Sunday, January 10, 2010

Tiki Iti

I am hopeful someday to get back in touch with Sean R. Guches, my best friend from high school who I've long since lost contact with.

His parents own the Avaiki, a 36-ft sloop (Fantasia?) and took Sean on a South Pacific trip in 1983. I tried for nearly a decade to adopt the culture of sailboat cruising but discovered it's not for me. Sean, I understand, now has his own 38-ft Down Easter, the Tiki Iti, and presumably is doing what he always wanted to do.

The idea of sailing fits well with the sorts of things I today promote -- sustainable transportation, lives not based on the wanton consumption of mindless consumer consumables, and the development of relationships with other people, both those who share common goals and with people of other cultures.

These ideas are wholly lacking around me. Few Elk Grovians truly recognize the lunacy of the way they move -- along high speed collector roads through single use zones, miles away from everything. They desire the good life now while deferring payment for it, via housal unit flipping, SUV amortization through cash-out re-fi'ing, and filling up their units with gobs of cheap foreign shit. Lastly, they view their neighbors not as social capital but as competitors, competing for the roadways, competing for that larger housal unit, competing for that elusive job.

* [Written problem 1]:
Rewrite the paragraph of the post beginning "The idea of sailing fits well" as a short bulleted list that keeps its main points.
* [Written problem 2]:
According to the post, what is the name of the 38-ft Down Easter that Sean now has?
* [Written problem 3]:
From the post, extract the passage that begins at the words "The idea of" and stops after "of other cultures.".

(Dataset records)

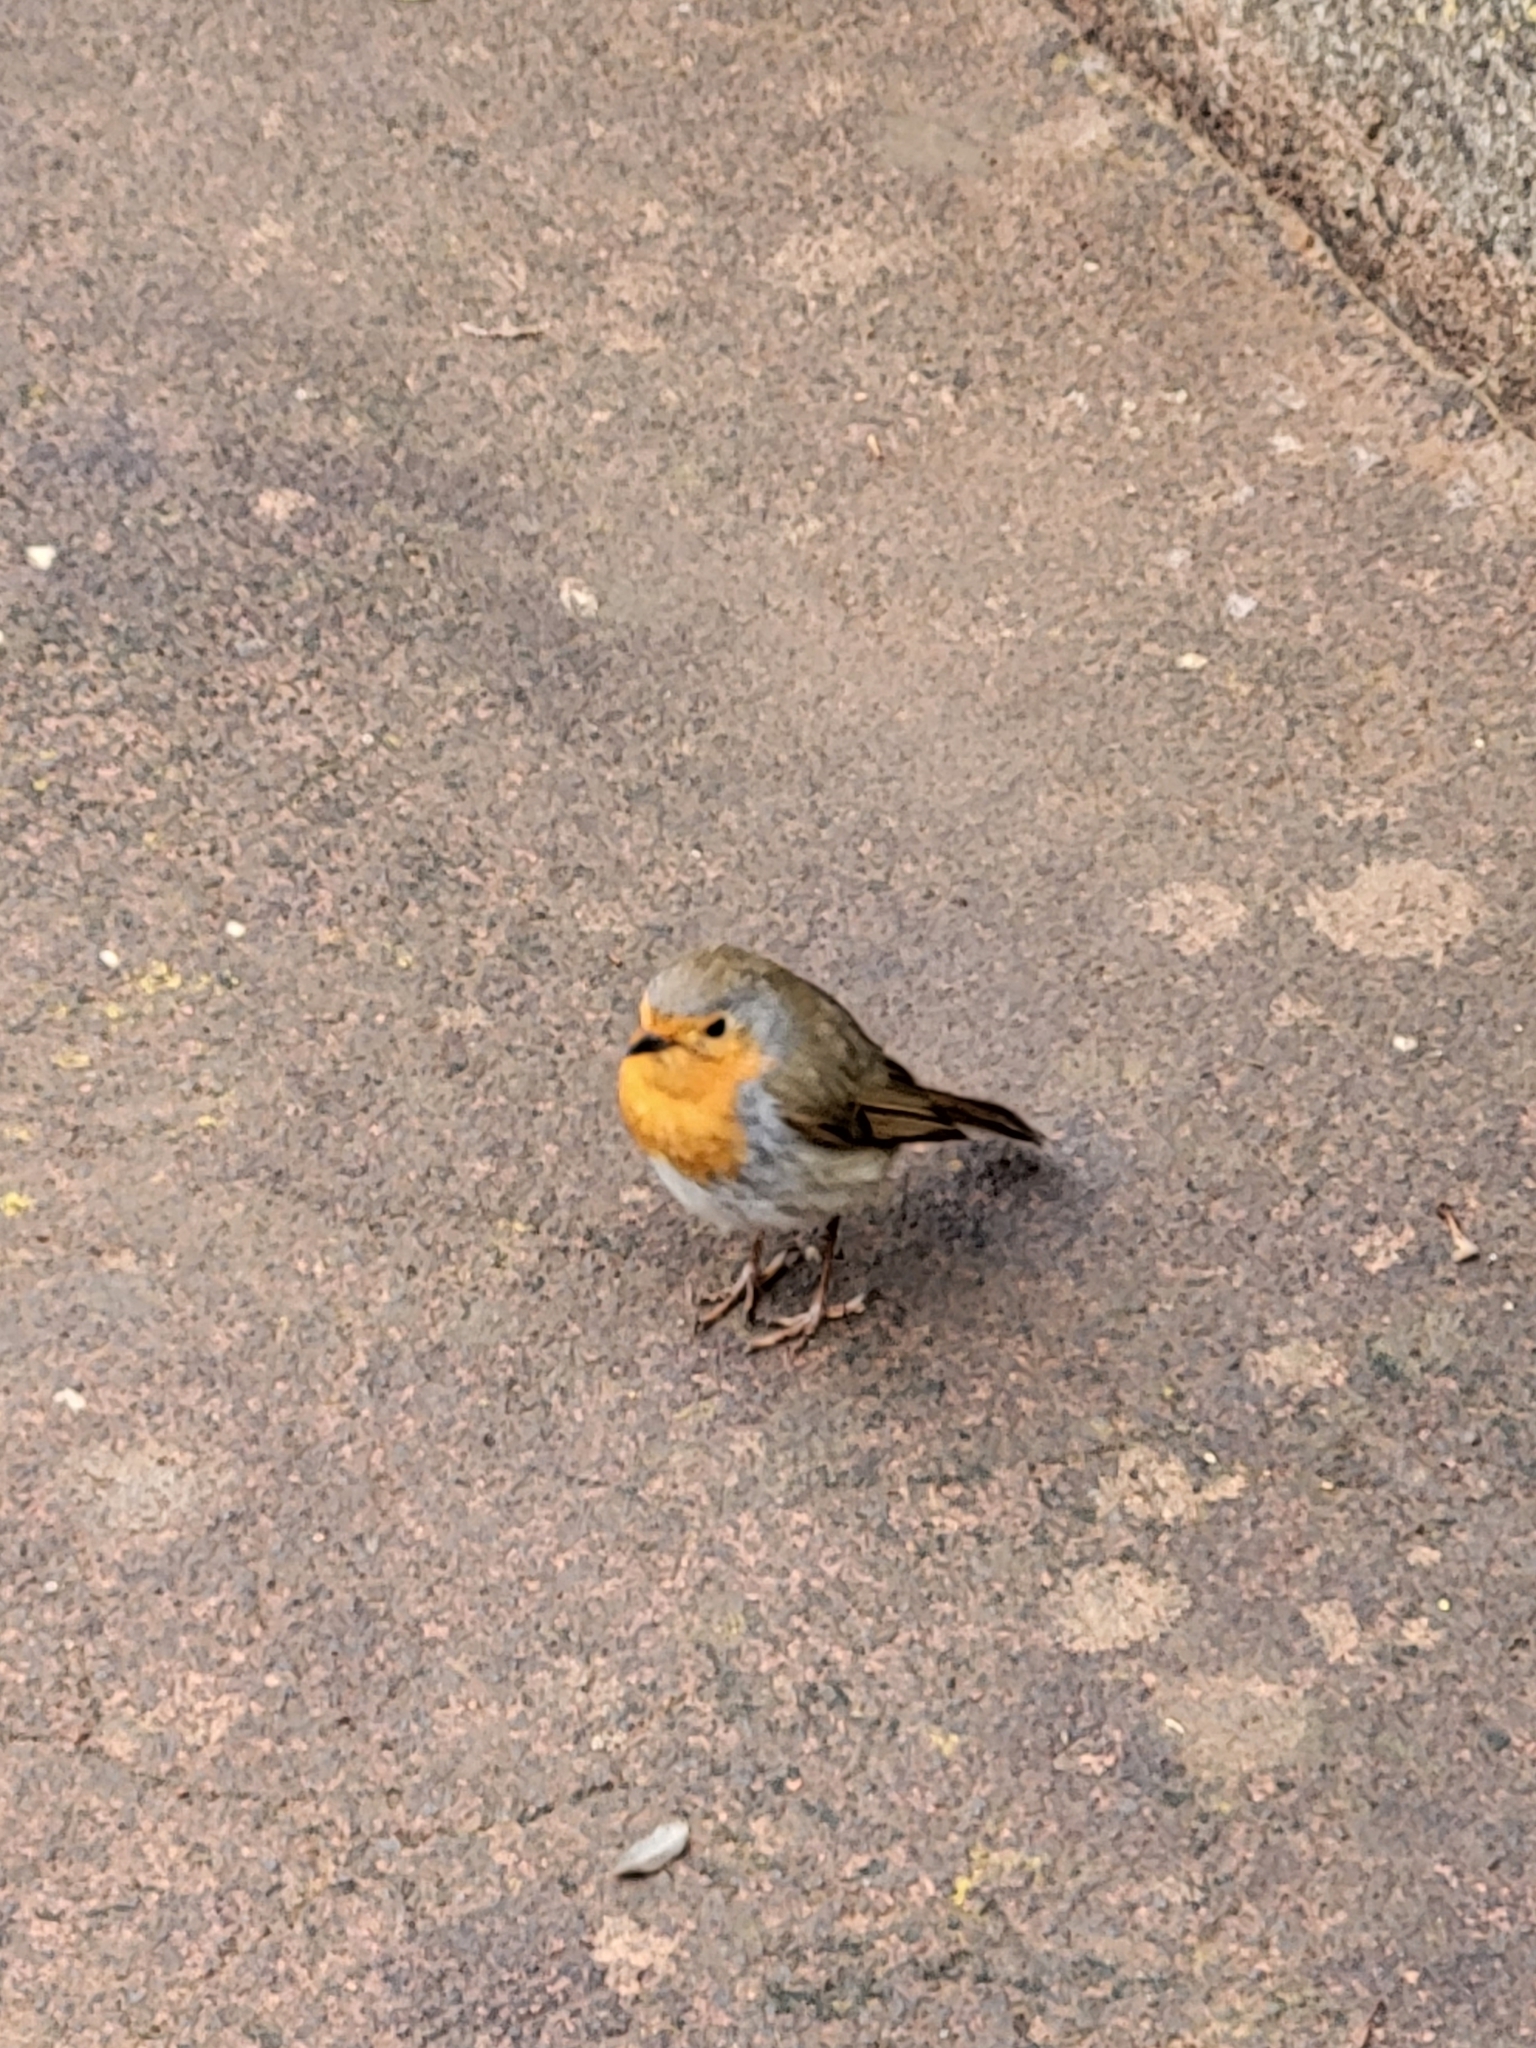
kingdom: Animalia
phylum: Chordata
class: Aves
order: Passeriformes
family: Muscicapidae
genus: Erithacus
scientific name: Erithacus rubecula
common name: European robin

* [Finished answer 1]:
Sailing fits well with what the writer now promotes:
- sustainable transportation
- lives not based on the wanton consumption of consumer goods
- relationships with other people, both those who share common goals and people of other cultures

* [Finished answer 2]:
The Tiki Iti.

* [Finished answer 3]:
The idea of sailing fits well with the sorts of things I today promote -- sustainable transportation, lives not based on the wanton consumption of mindless consumer consumables, and the development of relationships with other people, both those who share common goals and with people of other cultures.